The Soviet-lite regime is lurching toward the end. Just don’t expect a swift finish. A former collective farm boss, Lukashenko has run Belarus for nearly three decades, enjoying enviable stability thanks to repression and cheap Russian oil. That was becoming harder to sustain even before last year, as the state-dominated economy stagnated, growing less than 2% annually on average over the past decade.

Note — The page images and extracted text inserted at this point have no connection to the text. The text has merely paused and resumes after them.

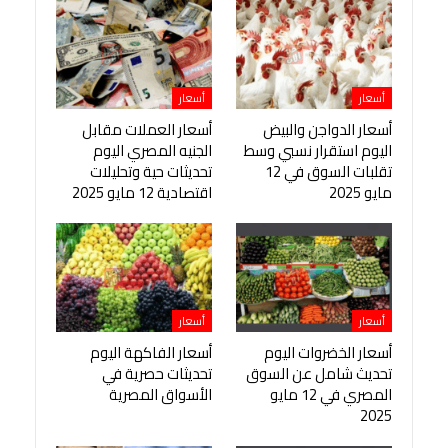
أسعار
أسعار
أسعار الدواجن والبيض
أسعار العملات مقابل
اليوم استقرار نسبي وسط
الجنيه المصري اليوم
تقلبات السوق في 12
تحديثات حية وتحليلات
مايو 2025
اقتصادية 12 مايو 2025
أسعار
أسعار
أسعار الخضروات اليوم
أسعار الفاكهة اليوم
تحديث شامل عن السوق
تحديثات حصرية في
المصري في 12 مايو
الأسواق المصرية
2025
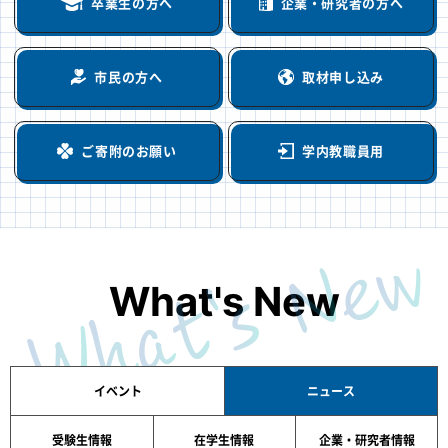
卒業生の方へ
企業・研究者の方へ
市民の方へ
取材申し込み
ご寄附のお願い
学内教職員用
What's New
イベント
ニュース
受験生情報
在学生情報
企業・研究者情報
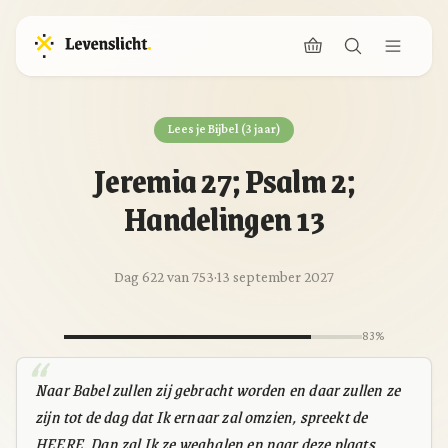
Lees je Bijbel (3 jaar)
Jeremia 27; Psalm 2;
Handelingen 13
Dag 622 van 753
·
13 september 2027
83%
Naar Babel zullen zij gebracht worden en daar zullen ze
zijn tot de dag dat Ik ernaar zal omzien, spreekt de
HEERE. Dan zal Ik ze weghalen en naar deze plaats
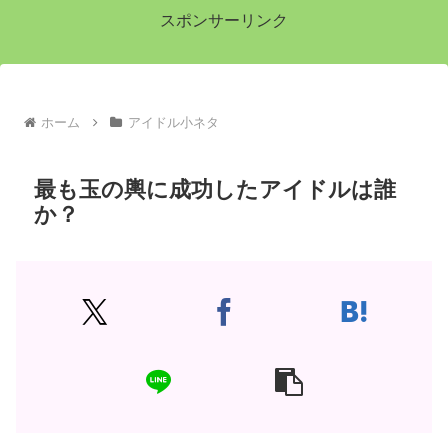
スポンサーリンク
ホーム
アイドル小ネタ
最も玉の輿に成功したアイドルは誰
か？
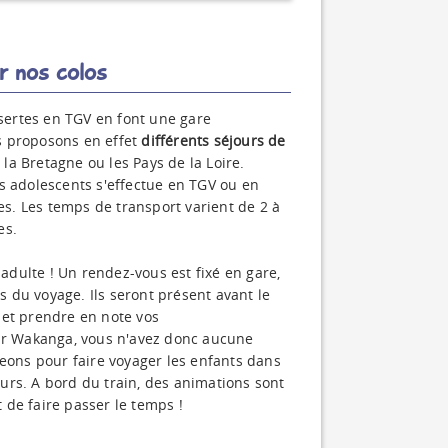
r nos colos
ertes en TGV en font une gare
s proposons en effet
différents séjours de
 la Bretagne ou les Pays de la Loire.
s adolescents s'effectue en TGV ou en
hes. Les temps de transport varient de 2 à
es.
dulte ! Un rendez-vous est fixé en gare,
 du voyage. Ils seront présent avant le
 et prendre en note vos
par Wakanga, vous n'avez donc aucune
ons pour faire voyager les enfants dans
urs. A bord du train, des animations sont
de faire passer le temps !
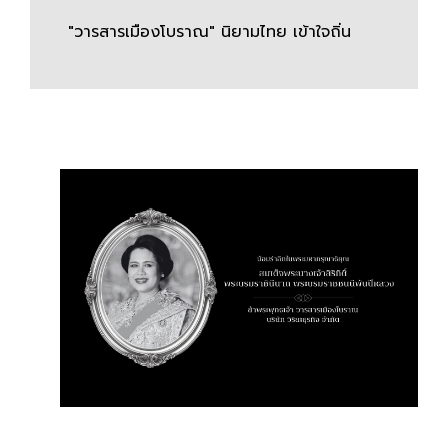
"วารสารเมืองโบราณ" นิยามไทย เข้าใจถิ่น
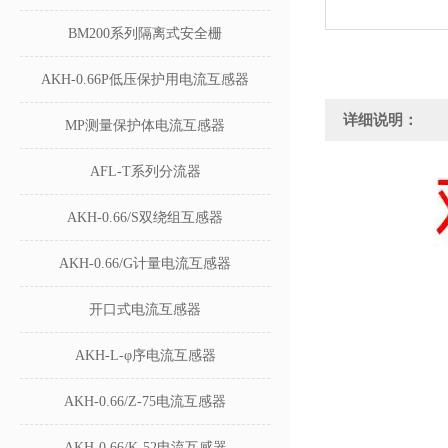
BM200系列隔离式安全栅
AKH-0.66P低压保护用电流互感器
详细说明：
MP测量保护体电流互感器
AFL-T系列分流器
AKH-0.66/S双绕组互感器
AKH-0.66/G计量电流互感器
开口式电流互感器
AKH-L-φ序电流互感器
AKH-0.66/Z-75电流互感器
AKH-0.66/K-52电流互感器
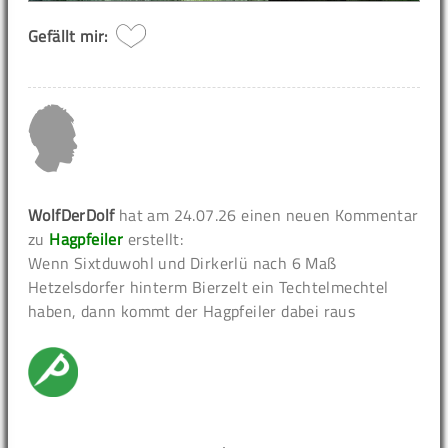
Gefällt mir:
WolfDerDolf
hat am 24.07.26 einen neuen Kommentar
zu
Hagpfeiler
erstellt:
Wenn Sixtduwohl und Dirkerlü nach 6 Maß
Hetzelsdorfer hinterm Bierzelt ein Techtelmechtel
haben, dann kommt der Hagpfeiler dabei raus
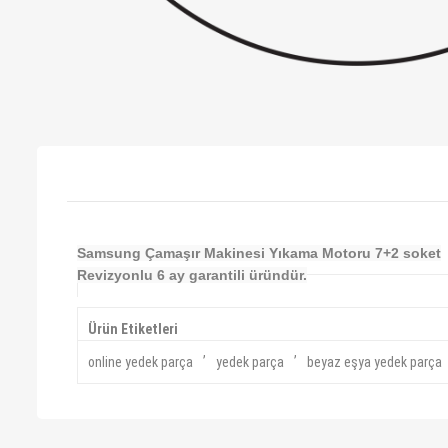
Samsung Çamaşır Makinesi Yıkama Motoru 7+2 soket
Revizyonlu 6 ay garantili üründür.
Ürün Etiketleri
,
,
online yedek parça
yedek parça
beyaz eşya yedek parça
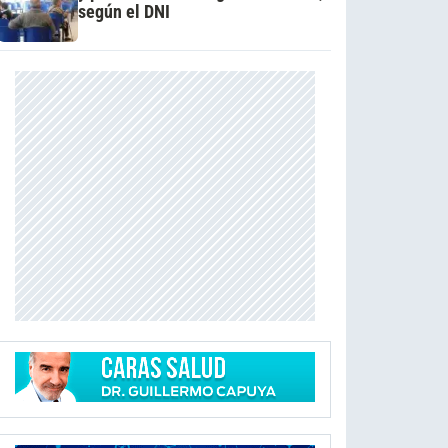
según el DNI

The botched handling of Covid-19 made matters worse: Lukashenko’s dismissal of the illness as “psychosis” and promotion of quack cures fueled support for the opposition. When he sought to claim his sixth election victory anyway, he met the ensuing public outrage with a merciless crackdown. Since then, all dissenting voices have either been forced abroad — as with opposition candidate Sviatlana Tsikhanouskaya, who ran in her jailed husband’s stead — or put behind bars. The suppression has been enough to limit defections among high-ranking officials and to keep security services in his camp, and the ensuing silence that has made Lukashenko confident enough to push out the uncomfortable question of eventual retirement.
Crucially, Moscow’s support has also not wavered. The two remain stuck in an uncomfortable dependence. Lukashenko needs cash and the Kremlin has yet to find a reliable alternative. His stunts may not even be unhelpful to Moscow as a distraction from its own ruthless efforts to silence critics. As Nigel Gould-Davies, a former British ambassador to Belarus now at the International Institute for Strategic Studies, described it to me, Lukashenko serves Russia’s interests by preserving a non-aligned, pro-Russian, authoritarian state on the Western border, and it’s not clear any other future leader that is not democratically elected would be seen as any more legitimate.
The trouble for Lukashenko is that he has achieved not peace or stability, but an uneasy stalemate. He will struggle to sustain the current level of repression in a crumbling economy, but also can’t ease his grip. Every post-Soviet leader who lived through perestroika has seen the dangers of tinkering with an autocratic system around the edges.